> **Text**
[imagesource: E+ / Getty]
Honestly, it’s like some people have never watched a B-grade horror movie.
You’re looking at Mount Vesuvius above, with Pompeii in the foreground. Back in AD79, the city was buried under volcanic ash following a monster eruption, and it would remain buried until the 16th century.
Pompeii has since become a major tourist attraction, although some people tend to take more than just their photos home with them.
One such person, a Canadian woman identified only as Nicole, has now returned artefacts she took 15 years ago, claiming they are cursed.
Here’s the Guardian:
[She] sent a package containing two mosaic tiles, parts of an amphora and a piece of ceramics to a travel agent in Pompeii, in southern Italy, alongside a letter of confession.
Nicole, who was in her early 20s when she visited Pompeii’s archaeological park in 2005, blamed the theft for a run of misfortune that she had suffered in the years since, including having breast cancer twice and experiencing financial hardship.

> **Information supplied**

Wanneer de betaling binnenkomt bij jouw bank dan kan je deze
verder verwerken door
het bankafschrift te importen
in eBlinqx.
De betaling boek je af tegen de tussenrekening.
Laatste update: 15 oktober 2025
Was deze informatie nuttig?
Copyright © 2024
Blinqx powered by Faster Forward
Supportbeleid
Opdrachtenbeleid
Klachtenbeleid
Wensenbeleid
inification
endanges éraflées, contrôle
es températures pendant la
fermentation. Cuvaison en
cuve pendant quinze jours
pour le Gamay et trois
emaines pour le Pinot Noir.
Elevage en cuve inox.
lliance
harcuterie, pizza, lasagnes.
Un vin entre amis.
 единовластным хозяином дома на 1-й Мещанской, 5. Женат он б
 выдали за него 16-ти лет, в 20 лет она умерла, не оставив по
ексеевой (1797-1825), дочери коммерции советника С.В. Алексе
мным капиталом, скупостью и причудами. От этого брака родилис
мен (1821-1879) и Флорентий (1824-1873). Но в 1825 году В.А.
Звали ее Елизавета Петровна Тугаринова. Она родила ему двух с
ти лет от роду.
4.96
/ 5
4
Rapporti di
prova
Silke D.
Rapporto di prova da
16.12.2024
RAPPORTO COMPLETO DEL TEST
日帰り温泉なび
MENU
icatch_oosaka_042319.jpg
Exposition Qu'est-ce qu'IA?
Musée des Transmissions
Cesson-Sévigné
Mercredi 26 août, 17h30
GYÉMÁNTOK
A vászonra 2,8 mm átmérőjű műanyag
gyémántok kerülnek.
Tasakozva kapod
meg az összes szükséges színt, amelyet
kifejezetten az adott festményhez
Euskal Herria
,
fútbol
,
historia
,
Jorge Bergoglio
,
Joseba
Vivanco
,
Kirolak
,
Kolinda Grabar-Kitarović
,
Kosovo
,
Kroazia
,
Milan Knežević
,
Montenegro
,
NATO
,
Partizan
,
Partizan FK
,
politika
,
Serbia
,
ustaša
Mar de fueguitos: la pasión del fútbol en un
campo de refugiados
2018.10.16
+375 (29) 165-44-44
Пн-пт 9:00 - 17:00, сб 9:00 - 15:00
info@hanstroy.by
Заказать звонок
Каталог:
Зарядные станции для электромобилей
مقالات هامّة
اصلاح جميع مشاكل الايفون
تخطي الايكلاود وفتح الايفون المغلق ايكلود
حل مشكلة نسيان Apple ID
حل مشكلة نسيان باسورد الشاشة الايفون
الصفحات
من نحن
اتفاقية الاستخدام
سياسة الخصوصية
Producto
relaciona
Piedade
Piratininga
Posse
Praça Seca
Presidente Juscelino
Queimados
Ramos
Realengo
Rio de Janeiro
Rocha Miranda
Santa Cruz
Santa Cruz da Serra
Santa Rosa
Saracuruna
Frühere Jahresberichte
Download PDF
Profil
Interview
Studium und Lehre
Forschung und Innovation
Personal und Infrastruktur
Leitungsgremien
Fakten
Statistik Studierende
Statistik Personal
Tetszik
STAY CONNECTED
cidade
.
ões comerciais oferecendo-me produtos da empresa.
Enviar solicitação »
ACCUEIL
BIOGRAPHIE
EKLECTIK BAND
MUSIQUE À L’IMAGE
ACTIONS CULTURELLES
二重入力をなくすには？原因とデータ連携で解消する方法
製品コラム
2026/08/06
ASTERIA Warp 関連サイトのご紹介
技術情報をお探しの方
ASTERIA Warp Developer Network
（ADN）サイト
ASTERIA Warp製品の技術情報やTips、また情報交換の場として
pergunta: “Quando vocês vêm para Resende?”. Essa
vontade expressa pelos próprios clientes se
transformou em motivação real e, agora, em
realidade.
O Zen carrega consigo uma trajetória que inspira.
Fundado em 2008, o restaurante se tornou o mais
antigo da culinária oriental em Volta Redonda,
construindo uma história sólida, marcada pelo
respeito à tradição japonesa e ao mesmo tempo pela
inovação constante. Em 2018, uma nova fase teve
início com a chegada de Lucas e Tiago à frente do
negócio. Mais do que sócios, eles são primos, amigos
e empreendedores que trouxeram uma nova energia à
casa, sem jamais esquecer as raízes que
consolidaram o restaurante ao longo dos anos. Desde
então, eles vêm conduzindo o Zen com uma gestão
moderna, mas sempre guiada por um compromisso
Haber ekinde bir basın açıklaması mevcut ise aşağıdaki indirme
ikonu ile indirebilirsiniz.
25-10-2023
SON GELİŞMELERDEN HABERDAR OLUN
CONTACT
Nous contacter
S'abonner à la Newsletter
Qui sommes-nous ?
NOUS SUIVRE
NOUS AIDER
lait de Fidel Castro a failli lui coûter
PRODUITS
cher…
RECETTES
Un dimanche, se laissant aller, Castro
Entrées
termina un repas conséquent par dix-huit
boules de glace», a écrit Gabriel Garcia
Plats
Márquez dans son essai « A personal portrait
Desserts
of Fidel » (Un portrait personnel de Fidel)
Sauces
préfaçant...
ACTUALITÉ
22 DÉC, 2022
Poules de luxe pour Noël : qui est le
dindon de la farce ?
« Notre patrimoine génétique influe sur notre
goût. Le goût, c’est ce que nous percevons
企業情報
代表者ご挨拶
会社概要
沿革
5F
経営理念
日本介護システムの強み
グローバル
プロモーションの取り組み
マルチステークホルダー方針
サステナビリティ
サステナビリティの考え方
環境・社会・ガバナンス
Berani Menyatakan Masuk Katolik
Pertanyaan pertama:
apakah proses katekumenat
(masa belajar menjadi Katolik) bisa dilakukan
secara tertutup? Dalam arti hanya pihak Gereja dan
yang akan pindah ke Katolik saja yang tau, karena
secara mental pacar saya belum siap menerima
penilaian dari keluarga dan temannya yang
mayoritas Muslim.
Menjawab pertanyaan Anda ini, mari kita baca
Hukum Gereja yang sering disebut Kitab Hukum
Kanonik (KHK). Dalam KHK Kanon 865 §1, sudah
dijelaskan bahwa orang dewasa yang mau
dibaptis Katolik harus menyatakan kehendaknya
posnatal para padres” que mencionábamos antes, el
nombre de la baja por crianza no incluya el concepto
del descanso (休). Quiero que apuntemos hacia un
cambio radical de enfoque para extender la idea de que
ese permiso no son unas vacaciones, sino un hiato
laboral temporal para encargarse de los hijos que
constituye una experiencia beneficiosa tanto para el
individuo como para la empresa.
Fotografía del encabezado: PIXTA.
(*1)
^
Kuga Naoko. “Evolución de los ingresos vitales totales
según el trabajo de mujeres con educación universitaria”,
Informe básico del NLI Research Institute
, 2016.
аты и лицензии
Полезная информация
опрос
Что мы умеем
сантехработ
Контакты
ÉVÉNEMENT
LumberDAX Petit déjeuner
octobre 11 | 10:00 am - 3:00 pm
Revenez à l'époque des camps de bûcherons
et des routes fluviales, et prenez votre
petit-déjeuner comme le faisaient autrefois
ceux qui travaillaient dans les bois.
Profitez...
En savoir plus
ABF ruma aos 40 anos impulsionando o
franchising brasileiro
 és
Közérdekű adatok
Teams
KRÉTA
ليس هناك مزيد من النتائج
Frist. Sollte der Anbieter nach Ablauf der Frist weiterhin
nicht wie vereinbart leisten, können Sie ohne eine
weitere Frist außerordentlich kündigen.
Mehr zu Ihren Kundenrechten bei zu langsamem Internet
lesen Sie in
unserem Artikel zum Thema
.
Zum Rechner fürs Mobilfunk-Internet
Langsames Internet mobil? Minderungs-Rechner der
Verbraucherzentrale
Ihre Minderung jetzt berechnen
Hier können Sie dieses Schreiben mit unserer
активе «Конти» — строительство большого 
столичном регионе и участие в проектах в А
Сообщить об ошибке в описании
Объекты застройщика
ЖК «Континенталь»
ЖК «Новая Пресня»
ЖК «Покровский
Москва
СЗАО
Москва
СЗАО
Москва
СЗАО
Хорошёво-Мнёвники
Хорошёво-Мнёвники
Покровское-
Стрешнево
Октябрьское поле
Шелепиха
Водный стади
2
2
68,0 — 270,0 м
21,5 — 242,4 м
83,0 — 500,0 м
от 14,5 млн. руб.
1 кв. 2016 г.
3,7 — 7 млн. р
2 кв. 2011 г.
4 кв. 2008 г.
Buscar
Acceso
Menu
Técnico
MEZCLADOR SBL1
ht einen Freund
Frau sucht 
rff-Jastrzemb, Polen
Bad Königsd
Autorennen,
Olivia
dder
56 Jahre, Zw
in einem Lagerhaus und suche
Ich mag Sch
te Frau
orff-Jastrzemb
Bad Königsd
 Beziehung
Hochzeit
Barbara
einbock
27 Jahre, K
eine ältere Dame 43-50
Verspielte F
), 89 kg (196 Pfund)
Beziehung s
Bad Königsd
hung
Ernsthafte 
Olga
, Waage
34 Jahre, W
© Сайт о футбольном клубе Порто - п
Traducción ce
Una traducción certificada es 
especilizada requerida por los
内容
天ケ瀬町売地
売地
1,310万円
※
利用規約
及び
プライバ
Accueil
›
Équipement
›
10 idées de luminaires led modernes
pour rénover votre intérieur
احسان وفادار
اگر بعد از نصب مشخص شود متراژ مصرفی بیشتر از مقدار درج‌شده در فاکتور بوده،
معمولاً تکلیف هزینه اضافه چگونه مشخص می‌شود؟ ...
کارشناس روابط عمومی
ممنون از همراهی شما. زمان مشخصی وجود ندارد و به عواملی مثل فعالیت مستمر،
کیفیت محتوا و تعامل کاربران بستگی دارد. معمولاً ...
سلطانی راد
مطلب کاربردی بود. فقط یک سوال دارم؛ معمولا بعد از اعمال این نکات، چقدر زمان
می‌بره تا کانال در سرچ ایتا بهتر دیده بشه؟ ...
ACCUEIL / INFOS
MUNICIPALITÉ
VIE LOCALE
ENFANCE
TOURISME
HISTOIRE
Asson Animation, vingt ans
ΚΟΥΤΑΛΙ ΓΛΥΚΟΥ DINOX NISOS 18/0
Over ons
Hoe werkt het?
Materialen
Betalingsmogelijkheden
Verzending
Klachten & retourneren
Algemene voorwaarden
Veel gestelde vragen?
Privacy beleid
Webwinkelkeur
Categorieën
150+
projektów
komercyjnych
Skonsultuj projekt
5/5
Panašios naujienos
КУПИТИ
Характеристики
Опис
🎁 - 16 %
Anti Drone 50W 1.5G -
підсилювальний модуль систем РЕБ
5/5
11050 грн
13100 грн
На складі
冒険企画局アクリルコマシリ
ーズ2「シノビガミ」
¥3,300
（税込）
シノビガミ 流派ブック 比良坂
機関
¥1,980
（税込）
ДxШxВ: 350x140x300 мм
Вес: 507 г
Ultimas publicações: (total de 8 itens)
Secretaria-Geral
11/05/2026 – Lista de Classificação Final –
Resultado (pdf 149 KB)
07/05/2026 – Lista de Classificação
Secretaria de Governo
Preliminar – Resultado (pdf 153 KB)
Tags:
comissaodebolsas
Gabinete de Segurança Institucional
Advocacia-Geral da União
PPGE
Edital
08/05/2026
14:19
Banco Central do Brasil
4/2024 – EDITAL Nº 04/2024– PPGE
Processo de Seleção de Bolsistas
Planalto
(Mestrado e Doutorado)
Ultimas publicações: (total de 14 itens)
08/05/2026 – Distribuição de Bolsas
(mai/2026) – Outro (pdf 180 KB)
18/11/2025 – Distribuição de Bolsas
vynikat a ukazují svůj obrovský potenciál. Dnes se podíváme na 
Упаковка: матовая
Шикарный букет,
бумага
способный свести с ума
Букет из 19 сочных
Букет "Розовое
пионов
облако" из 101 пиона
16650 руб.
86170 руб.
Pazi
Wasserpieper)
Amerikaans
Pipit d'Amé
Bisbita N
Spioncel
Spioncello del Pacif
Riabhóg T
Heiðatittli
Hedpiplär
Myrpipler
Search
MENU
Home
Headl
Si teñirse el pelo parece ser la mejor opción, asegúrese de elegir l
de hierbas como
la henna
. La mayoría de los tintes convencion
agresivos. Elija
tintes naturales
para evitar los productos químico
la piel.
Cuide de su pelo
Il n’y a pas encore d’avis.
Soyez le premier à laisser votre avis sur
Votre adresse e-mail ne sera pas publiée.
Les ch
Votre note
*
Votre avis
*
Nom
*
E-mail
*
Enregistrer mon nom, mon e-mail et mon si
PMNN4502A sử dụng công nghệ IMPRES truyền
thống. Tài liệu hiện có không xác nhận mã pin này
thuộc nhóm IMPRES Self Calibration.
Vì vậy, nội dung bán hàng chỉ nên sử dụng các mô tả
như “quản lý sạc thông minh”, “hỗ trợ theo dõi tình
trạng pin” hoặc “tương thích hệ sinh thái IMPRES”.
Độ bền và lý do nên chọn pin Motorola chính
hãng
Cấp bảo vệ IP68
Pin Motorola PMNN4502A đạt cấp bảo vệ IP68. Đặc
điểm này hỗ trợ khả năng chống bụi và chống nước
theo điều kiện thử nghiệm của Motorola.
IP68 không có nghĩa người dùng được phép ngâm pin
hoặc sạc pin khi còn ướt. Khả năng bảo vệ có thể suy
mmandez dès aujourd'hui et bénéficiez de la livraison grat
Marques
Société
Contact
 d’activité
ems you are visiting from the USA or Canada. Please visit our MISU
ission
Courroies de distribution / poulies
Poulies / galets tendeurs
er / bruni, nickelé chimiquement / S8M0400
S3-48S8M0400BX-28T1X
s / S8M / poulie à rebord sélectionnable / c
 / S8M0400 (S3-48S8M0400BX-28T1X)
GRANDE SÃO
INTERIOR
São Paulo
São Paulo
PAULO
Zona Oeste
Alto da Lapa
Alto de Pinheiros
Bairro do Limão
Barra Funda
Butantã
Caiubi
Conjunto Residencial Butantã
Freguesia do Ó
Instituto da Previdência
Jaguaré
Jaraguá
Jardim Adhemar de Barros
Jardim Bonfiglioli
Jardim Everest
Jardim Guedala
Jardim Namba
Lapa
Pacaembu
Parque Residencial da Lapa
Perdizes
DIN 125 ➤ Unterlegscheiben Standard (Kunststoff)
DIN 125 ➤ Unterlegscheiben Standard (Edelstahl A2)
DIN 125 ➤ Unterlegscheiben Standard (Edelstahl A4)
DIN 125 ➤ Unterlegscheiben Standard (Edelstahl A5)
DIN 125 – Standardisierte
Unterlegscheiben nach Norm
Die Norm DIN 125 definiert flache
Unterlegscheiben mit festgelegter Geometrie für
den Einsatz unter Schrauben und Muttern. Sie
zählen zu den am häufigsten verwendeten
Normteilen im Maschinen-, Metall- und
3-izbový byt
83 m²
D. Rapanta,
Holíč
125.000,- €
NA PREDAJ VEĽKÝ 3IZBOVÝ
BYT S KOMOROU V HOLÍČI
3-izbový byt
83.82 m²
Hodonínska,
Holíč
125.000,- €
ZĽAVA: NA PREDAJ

> **Assignment**
Reproduce the passage from the Pompeii text above word for word, beginning at the words "[imagesource: E+ /" and stopping after "they are cursed.".

> **Exercise response**
[imagesource: E+ / Getty]
Honestly, it’s like some people have never watched a B-grade horror movie.
You’re looking at Mount Vesuvius above, with Pompeii in the foreground. Back in AD79, the city was buried under volcanic ash following a monster eruption, and it would remain buried until the 16th century.
Pompeii has since become a major tourist attraction, although some people tend to take more than just their photos home with them.
One such person, a Canadian woman identified only as Nicole, has now returned artefacts she took 15 years ago, claiming they are cursed.